Material provided:
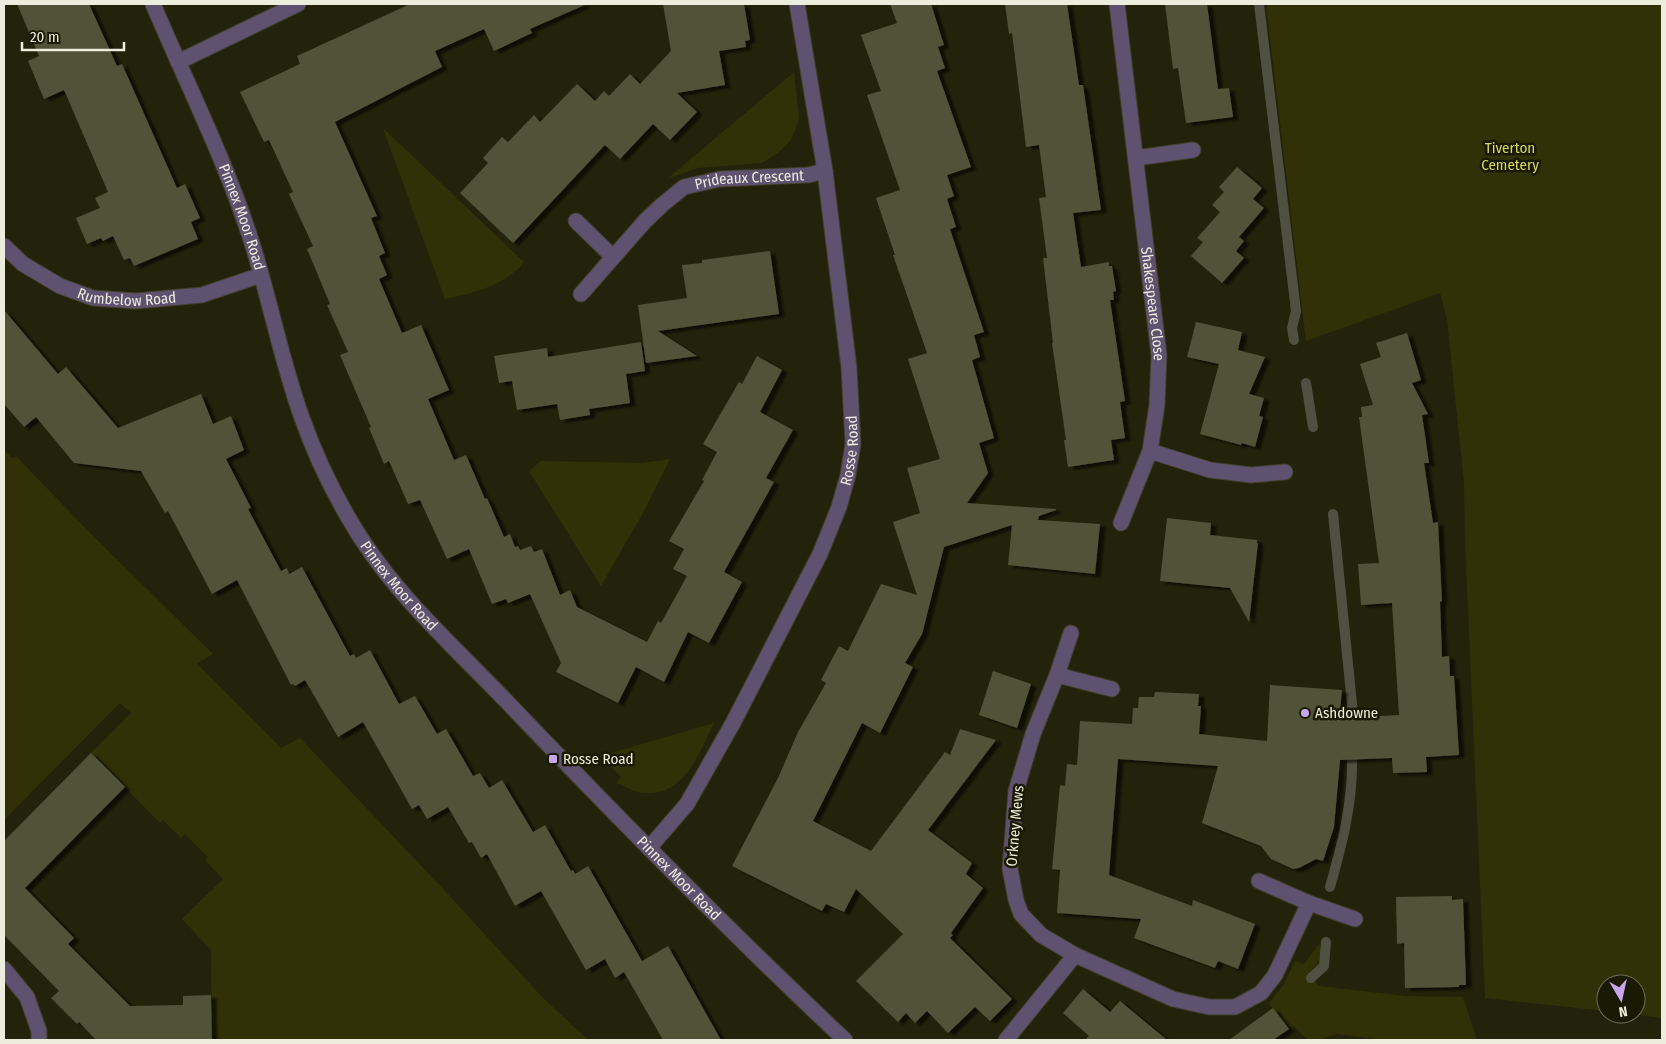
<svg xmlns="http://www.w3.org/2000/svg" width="1666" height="1044" font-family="'Fira Sans Condensed',sans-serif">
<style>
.green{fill:#313108}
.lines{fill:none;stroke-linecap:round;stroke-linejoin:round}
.stream{stroke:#4f5042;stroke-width:10}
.building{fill:#515238;filter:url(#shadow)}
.minor-casing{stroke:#3f3f28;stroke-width:17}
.minor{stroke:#5f5170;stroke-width:15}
.poi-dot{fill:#c7a6ef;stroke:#1a1a03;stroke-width:2}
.labels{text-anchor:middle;stroke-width:5;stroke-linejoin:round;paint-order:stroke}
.park-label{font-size:15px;fill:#d8d85d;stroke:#1a1a03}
.street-label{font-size:15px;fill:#eceddd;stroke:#1a1a03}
.poi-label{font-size:15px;fill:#eceddd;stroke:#1a1a03;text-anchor:start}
</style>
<defs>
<filter id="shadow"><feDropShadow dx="5.5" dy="3" stdDeviation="1" flood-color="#0009"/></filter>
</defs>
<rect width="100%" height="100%" fill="#23230b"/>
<!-- green -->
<path class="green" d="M1266 4H1662V1018L1632 1014H1636V984H1606V1011L1485 998 1465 541 1464 483 1447 319 1440 293 1306 341Z
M794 72 799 118 796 128 790 141 779 152 762 163 698 168 667 179Z
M383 128 524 262C504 286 474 293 445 299Z
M4 450 12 458 16 456 90 533 213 654 197 664 281 748 300 738 446 892 541 996 588 1040H212L211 950 182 919 223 879 205 860 208 857 185 834 181 838 163 820 160 823 91 753 131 713 120 703 4 820Z
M670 459 644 511 601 586 529 471 541 461 642 463Z
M714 723C699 753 686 795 645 793 634 793 626 786 616 783L621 777 601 756Z
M1319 944 1321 947 1319 961 1308 974 1309 979 1313 980 1319 986 1405 996 1463 997 1477 1040H1384L1336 1034 1320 1040H1308L1293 1026 1288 1029 1269 1003 1284 984 1295 961 1304 964Z"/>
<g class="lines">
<!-- stream -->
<path class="stream" d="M1259 4 1296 311 1292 328 1294 340
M1306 383 1313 427
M1333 514 1352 704V729
M1330 887C1342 845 1353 802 1352 759
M1311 978 1324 966 1326 942"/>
</g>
<!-- building -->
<path class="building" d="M17 4H89L117 66 122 64 177 188 185 184 200 218 191 222 198 239 134 266 130 258 124 260 113 236 103 241 101 238 87 244 76 218 100 208 95 198 108 192 64 90 44 99 28 61 39 56Z
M410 4H587L530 29 532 33 494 51 484 29 435 51 442 67 335 122 377 216 371 218 385 253 379 256 387 275 379 279 402 333 421 325 449 390 428 399 454 460 466 455 485 499 487 498 504 537 510 534 515 547 518 546 520 550 531 546 534 552 542 549 560 595 570 590 577 607 647 642 658 621 661 623 687 576 673 569 684 549 669 541 704 481 702 480 717 452 703 444 739 382 742 384 757 356 782 370 760 412 793 430 766 478 774 482 724 572 742 582 709 643 688 632 664 682 636 667 618 703 556 672 561 663 530 594 508 603 506 599 492 604 469 549 447 559 420 500 408 504 389 461 384 464 369 428 371 427 340 355 348 352 327 305 330 304 307 249 313 246 289 194 293 192 269 140 264 142 240 92 300 64 297 56Z
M663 4H744L750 40 745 41 746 47 719 51 725 85 677 93 697 112 670 140 653 124 620 159 605 145 513 243 460 193 488 163 483 158 502 137 508 142 534 115 540 122 577 84 595 101 604 91 609 96 630 74 640 84 671 51Z
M890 4H931L944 45 938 47 945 68 937 71 971 167 947 175 954 196 947 199 956 227 950 229 984 332 974 335 980 357 972 360 994 438 979 443 988 473 967 503 1056 509V510L1039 516 1038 520 1100 524 1095 574 1008 565 1012 525 944 547 922 634 905 663 913 667 880 733 862 723 813 821 871 851 945 752 950 755 960 729 996 740 928 830 972 863 966 874 983 888 951 933 953 935 950 938 1012 999 990 1021 975 1007 948 1033 927 1011 915 1023 906 1013 898 1022 856 981 903 934 856 889 844 912 826 904 822 911 732 866 778 778 798 732 826 683 821 680 839 646 848 651 881 584 917 595 893 522 920 513 907 468 940 459 908 359 927 353 893 255H895L876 198 900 190 867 95 881 91 861 35 897 23Z
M1005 4H1067L1079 85H1083L1101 210 1073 213 1081 267 1109 262V266H1112L1116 291 1113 292 1114 300H1110L1125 401 1120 402 1125 438 1111 440 1114 460 1068 467 1064 440H1066L1052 343H1053L1043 258H1047L1039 198 1046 197 1039 145 1026 147 1012 33 1009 34Z
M1165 4H1207L1218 89 1229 88 1233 117 1186 123 1178 68 1173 69Z
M1237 167 1262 188 1253 199 1264 208 1239 237 1244 241 1236 251 1244 258 1222 283 1191 256 1203 242 1197 238 1220 212 1212 205 1224 192 1219 187Z
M770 251 779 314 658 331 697 356 646 363 638 305 687 298 682 265 702 263V260Z
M4 310 58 374 66 367 118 428 201 394 213 424 231 416 244 450 226 459 251 508 248 509 281 571 287 568 289 574 302 567 350 656 354 654 356 658 370 650 399 704 415 696 437 734 446 729 473 776 480 773 489 788 502 780 533 832 545 825 571 871 573 870 575 874 588 866 642 961 668 946 721 1040H663L624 972 615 978 605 959 586 970 541 891 515 906 487 854 481 858 472 842 469 843 448 807 427 819 419 805 412 809 363 722 338 737 305 680 295 686 293 684 291 685 237 580 212 594 168 511 165 513 141 471 74 463 36 417 24 427 4 404Z
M1196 322 1242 332 1238 350 1265 357 1249 394 1264 398 1259 416 1263 417 1255 447 1242 443 1241 445 1200 434 1219 364 1187 357Z
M1407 333 1421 380 1412 383 1428 414 1422 415 1429 463H1424L1433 523 1438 522 1442 601 1440 602 1442 657 1449 656 1450 676H1454L1459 755 1426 757 1427 772 1393 773 1392 758 1340 760 1334 827 1323 861 1316 859 1299 868 1293 869 1271 859 1261 846 1202 823 1218 766 1118 759 1109 875 1192 906 1193 900 1255 924 1238 969 1218 961 1215 968 1134 938 1141 919 1057 913 1060 870 1052 869 1060 785 1065 786 1067 764 1077 765 1080 721 1132 724 1133 708H1138L1139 697H1154L1155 692 1199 694 1198 706H1201L1199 734 1267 741 1270 685 1342 690 1340 710H1342V718L1399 715 1392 603 1361 605 1358 564 1379 563 1359 417H1362L1361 407 1373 405 1360 364 1381 357 1376 343Z
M641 342 645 371 626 374 630 403 589 409 590 415 560 420 557 404 517 410 512 381 499 383 494 356 547 348 548 357Z
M1167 518 1211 523 1210 535 1257 540V543H1258L1249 622 1230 588 1160 581Z
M993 671 1031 684 1017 728 979 715Z
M91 753 125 787 25 888 74 938 68 944 130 1006 183 1005V996L211 995 212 1040H96L79 1022 77 1024 51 998 59 991 4 935V841Z
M1452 896V900L1463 899 1466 985H1459V987L1405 988 1404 943 1397 944 1396 897Z
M1083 989 1110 1012 1120 1001 1167 1040H1085L1089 1036 1063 1013Z
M1273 1008 1289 1029 1273 1040H1229Z"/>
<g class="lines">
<!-- minor casing -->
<g class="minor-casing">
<g id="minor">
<path id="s1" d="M153 4C186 82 225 159 251 240 270 299 281 360 302 418 314 452 330 486 348 517 389 590 453 645 510 705 619 819 730 932 845 1040"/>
<path id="s2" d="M1117 4 1159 355 1157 405 1150 451 1210 470 1251 475 1285 472"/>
<path d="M178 62 298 4"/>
<path d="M1136 158 1193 150"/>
<path d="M576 221 613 257"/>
<path id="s3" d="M4 246 23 264 60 286 93 298 136 301 202 295 261 275"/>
<path id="s4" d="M581 294 645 221 662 205 684 187 720 179 808 175 825 171"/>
<path d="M1121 523 1150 451"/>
<path d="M1071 633 1057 675 1033 734 1016 791 1010 869 1016 900 1021 914 1041 935 1075 955"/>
<path d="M1057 675 1112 689"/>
<path id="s5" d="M649 848 687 804 733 723 820 554 839 507 848 475 853 444 849 368 825 171 797 4"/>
<path d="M1259 881 1309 903 1355 919"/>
<path d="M4 969 27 997 39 1031V1040"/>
<path d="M1006 1040 1075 955 1173 999 1209 1007H1235L1261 993 1275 975 1309 903"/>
</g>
</g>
<!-- minor -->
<use href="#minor" class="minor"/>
</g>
<!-- markers -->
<g class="poi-dot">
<circle cx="1305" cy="713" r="5"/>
<rect x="548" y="754" width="10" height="10" rx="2.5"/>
</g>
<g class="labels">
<!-- park labels -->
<g class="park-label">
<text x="1510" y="153">Tiverton<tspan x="1510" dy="17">Cemetery</tspan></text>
</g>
<!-- street labels -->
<g class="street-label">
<text dy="5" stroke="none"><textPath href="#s4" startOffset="215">Prideaux Crescent</textPath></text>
<text dy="5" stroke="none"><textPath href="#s1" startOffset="231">Pinnex Moor Road</textPath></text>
<text dy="5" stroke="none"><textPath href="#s3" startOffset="138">Rumbelow Road</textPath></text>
<text dy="5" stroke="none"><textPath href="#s2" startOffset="302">Shakespeare Close</textPath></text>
<text dy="5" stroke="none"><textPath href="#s5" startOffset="450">Rosse Road</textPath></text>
<text dy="5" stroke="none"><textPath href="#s1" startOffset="636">Pinnex Moor Road</textPath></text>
<text transform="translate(1015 826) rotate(-85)" y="5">Orkney Mews</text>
<text dy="5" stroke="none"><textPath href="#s1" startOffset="1041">Pinnex Moor Road</textPath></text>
</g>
<!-- poi labels -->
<g class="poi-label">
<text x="1315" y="718">Ashdowne</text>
<text x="563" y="764">Rosse Road</text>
</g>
</g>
<!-- border -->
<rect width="1666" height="1044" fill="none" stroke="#eceddd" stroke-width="10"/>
<!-- north arrow -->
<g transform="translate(1621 999) rotate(171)"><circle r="24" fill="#1a1a03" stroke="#6e6e5a"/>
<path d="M0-4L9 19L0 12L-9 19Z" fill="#c7a6ef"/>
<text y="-8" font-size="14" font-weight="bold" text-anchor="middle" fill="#eceddd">N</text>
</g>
<!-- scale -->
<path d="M22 42v8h102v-8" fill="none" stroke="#eceddd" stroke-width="2.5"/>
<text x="30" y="42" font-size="15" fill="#eceddd" stroke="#1a1a03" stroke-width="4" paint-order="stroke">20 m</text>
</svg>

Problem description: The expected answer is every line above in which the word "round" appears.

Solution to this task:
.lines{fill:none;stroke-linecap:round;stroke-linejoin:round}
.labels{text-anchor:middle;stroke-width:5;stroke-linejoin:round;paint-order:stroke}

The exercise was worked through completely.